Department of Computer Engineering, Yildiz Technical University, 34220 Istanbul, Turkey.
IT Department, Garanti Technology, 34212 Istanbul, Turkey.
Sensors (Basel). 2017 Jun 23;17(7):1487. doi: 10.3390/s17071487.
Automatic detection of fall events is vital to providing fast medical assistance to the causality, particularly when the injury causes loss of consciousness. Optimization of the energy consumption of mobile applications, especially those which run 24/7 in the background, is essential for longer use of smartphones. In order to improve energy-efficiency without compromising on the fall detection performance, we propose a novel 3-tier architecture that combines simple thresholding methods with machine learning algorithms. The proposed method is implemented on a mobile application, called uSurvive, for Android smartphones. It runs as a background service and monitors the activities of a person in daily life and automatically sends a notification to the appropriate authorities and/or user defined contacts when it detects a fall. The performance of the proposed method was evaluated in terms of fall detection performance and energy consumption. Real life performance tests conducted on two different models of smartphone demonstrate that our 3-tier architecture with feature reduction could save up to 62% of energy compared to machine learning only solutions. In addition to this energy saving, the hybrid method has a 93% of accuracy, which is superior to thresholding methods and better than machine learning only solutions.

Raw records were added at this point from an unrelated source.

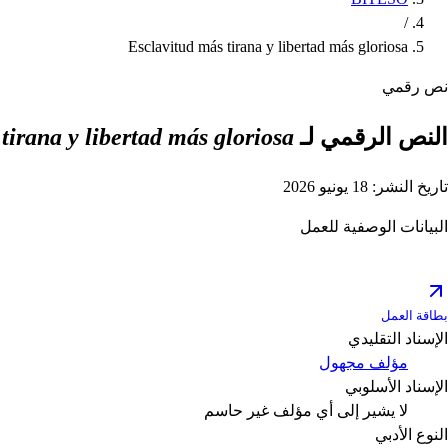
/
Esclavitud más tirana y libertad más gloriosa
نص رقمي
النص الرقمي لـ
tirana y libertad más gloriosa
تاريخ النشر: 18 يونيو 2026
البيانات الوصفية للعمل
بطاقة العمل
الإسناد التقليدي
مؤلف مجهول
الإسناد الأسلوبي
لا يشير إلى أي مؤلف
غير حاسم
النوع الأدبي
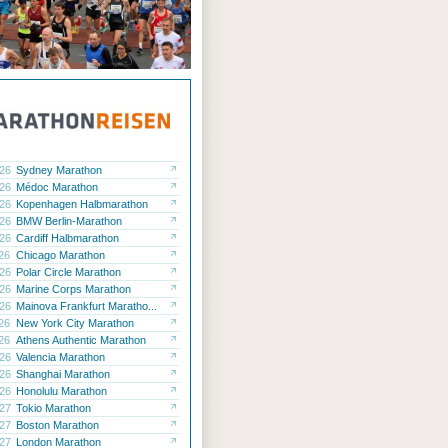
.26
Sydney Marathon
.26
Médoc Marathon
.26
Kopenhagen Halbmarathon
.26
BMW Berlin-Marathon
.26
Cardiff Halbmarathon
.26
Chicago Marathon
.26
Polar Circle Marathon
.26
Marine Corps Marathon
.26
Mainova Frankfurt Maratho...
.26
New York City Marathon
.26
Athens Authentic Marathon
.26
Valencia Marathon
.26
Shanghai Marathon
.26
Honolulu Marathon
.27
Tokio Marathon
.27
Boston Marathon
.27
London Marathon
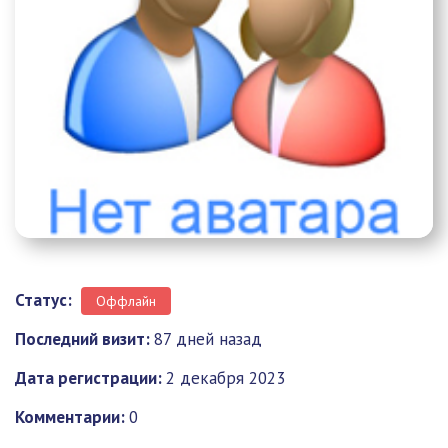
Статус:
Оффлайн
Последний визит:
87 дней назад
Дата регистрации:
2 декабря 2023
Комментарии:
0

自动检测跌倒事件对于为事故受害者提供快速医疗援助至关重要,尤其是当受伤导致失去意识时。优化移动应用程序的能耗对于延长智能手机的使用时间非常重要,特别是那些 24/7 都在后台运行的应用程序。为了在不影响跌倒检测性能的情况下提高能效,我们提出了一种新的三层次架构,将简单的阈值方法与机器学习算法相结合。所提出的方法在一个名为 uSurvive 的移动应用程序上实现,适用于 Android 智能手机。它作为后台服务运行,监控日常生活中一个人的活动,并在检测到跌倒时自动向适当的当局和/或用户定义的联系人发送通知。所提出的方法的性能是根据跌倒检测性能和能耗来评估的。在两款不同型号的智能手机上进行的实际性能测试表明,与仅使用机器学习的解决方案相比,我们的具有特征减少功能的三层架构可以节省高达 62%的能源。除了节省能源之外,混合方法的准确率达到了 93%,优于阈值方法,也优于仅使用机器学习的解决方案。